EDIT: multiple fileType based on feedback from #Onyambu
We can use rep(fileType, each = length(states)) to support multiple files.
The solution will look like.
fileType <- c("xls", "doc")
paste0(partial_url,"/",url_parts,states,year,rep(fileType,each = length(states)))
[1] "URL_1/PART_1Alabama2017xls" "URL_2/PART_2Colorado2017xls" "URL_3/PART_3Georgia2017xls"
[4] "URL_1/PART_1Alabama2017doc" "URL_2/PART_2Colorado2017doc" "URL_3/PART_3Georgia2017doc"

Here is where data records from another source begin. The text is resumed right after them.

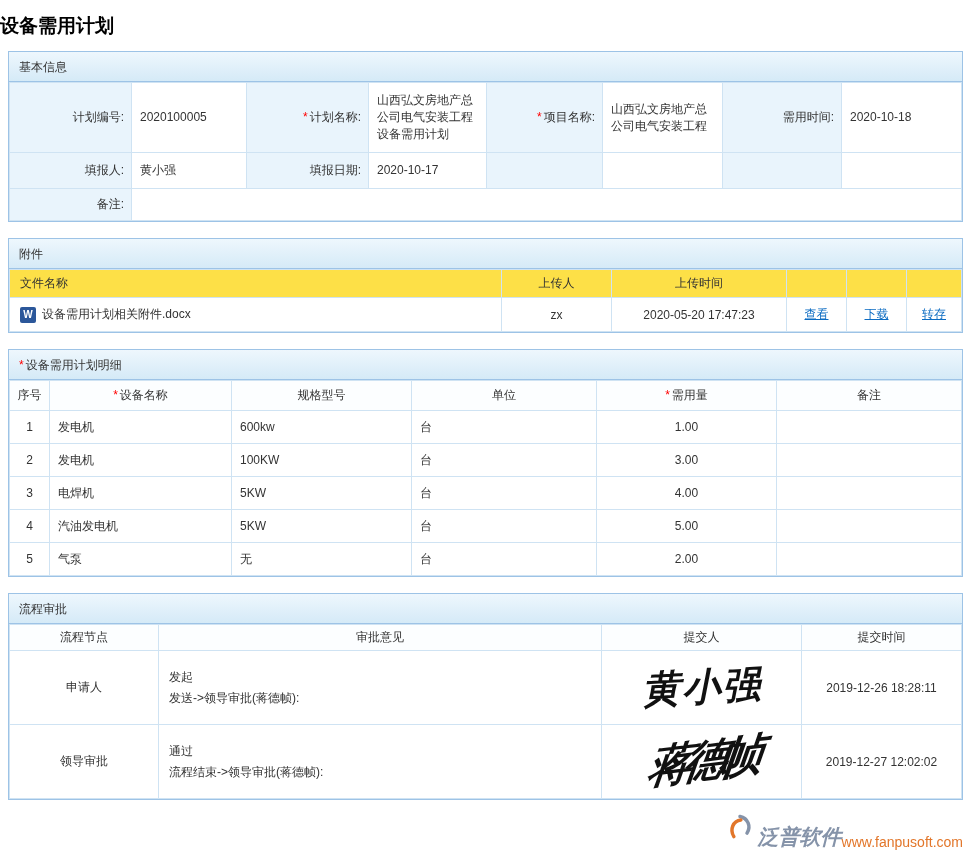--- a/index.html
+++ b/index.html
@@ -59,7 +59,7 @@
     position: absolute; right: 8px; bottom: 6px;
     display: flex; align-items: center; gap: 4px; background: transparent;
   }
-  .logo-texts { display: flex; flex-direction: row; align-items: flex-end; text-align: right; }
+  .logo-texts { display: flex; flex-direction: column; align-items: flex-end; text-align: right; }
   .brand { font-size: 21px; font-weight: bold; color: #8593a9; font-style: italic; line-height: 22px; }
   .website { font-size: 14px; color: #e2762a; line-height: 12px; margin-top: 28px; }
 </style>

Here is a tidyverse solution with some simple example data. The approach is to use complete to give yourself a data frame with all possible combinations of your variables. This works because if you make each variable a factor, complete will include all possible factor levels even if they don't appear. This makes it easy to combine your five url parts even though they appear to have different nrow (e.g. 50 states but only 5 file types). unite allows you to join together columns as strings, so we call it three times to include the right separators, and then finally add the http:// with mutate.
Re: your for loop, I find it hard to work through nested for loop logic in the first place. But at least two issues as written include that you have 1:partial_url instead of 1:length(partial_url) and similar, and you are simply overwriting the same object with every pass of the loop. I prefer to avoid loops unless it's a problem where they're absolutely necessary.
library(tidyverse)
states <- tibble(state = c("AK", "AZ", "AR", "CA", "NY"))
partial_url <- tibble(part = c("part1", "part2"))
url_parts <- tibble(urlpart = c("urlpart1", "urlpart2"))
year <- tibble(year = 2007:2010)
filetype <- tibble(filetype = c("csv", "txt", "tar"))
urls <- bind_cols(
states = states[[1]] %>% factor() %>% head(2),
partial_url = partial_url[[1]] %>% factor() %>% head(2),
url_parts = url_parts[[1]] %>% factor() %>% head(2),
year = year[[1]] %>% factor() %>% head(2),
filetype = filetype[[1]] %>% factor() %>% head(2)
) %>%
complete(states, partial_url, url_parts, year, filetype) %>%
unite("middle", states, url_parts, year, sep = "_") %>%
unite("end", middle, filetype, sep = ".") %>%
unite("url", partial_url, end, sep = "/") %>%
mutate(url = str_c("http://", url))
print(urls)
# A tibble: 160 x 1
url
<chr>
1 http://part1/AK_urlpart1_2007.csv
2 http://part1/AK_urlpart1_2007.txt
3 http://part1/AK_urlpart1_2008.csv
4 http://part1/AK_urlpart1_2008.txt
5 http://part1/AK_urlpart1_2009.csv
6 http://part1/AK_urlpart1_2009.txt
7 http://part1/AK_urlpart1_2010.csv
8 http://part1/AK_urlpart1_2010.txt
9 http://part1/AK_urlpart2_2007.csv
10 http://part1/AK_urlpart2_2007.txt
# ... with 150 more rows
Created on 2018-02-22 by the reprex package (v0.2.0).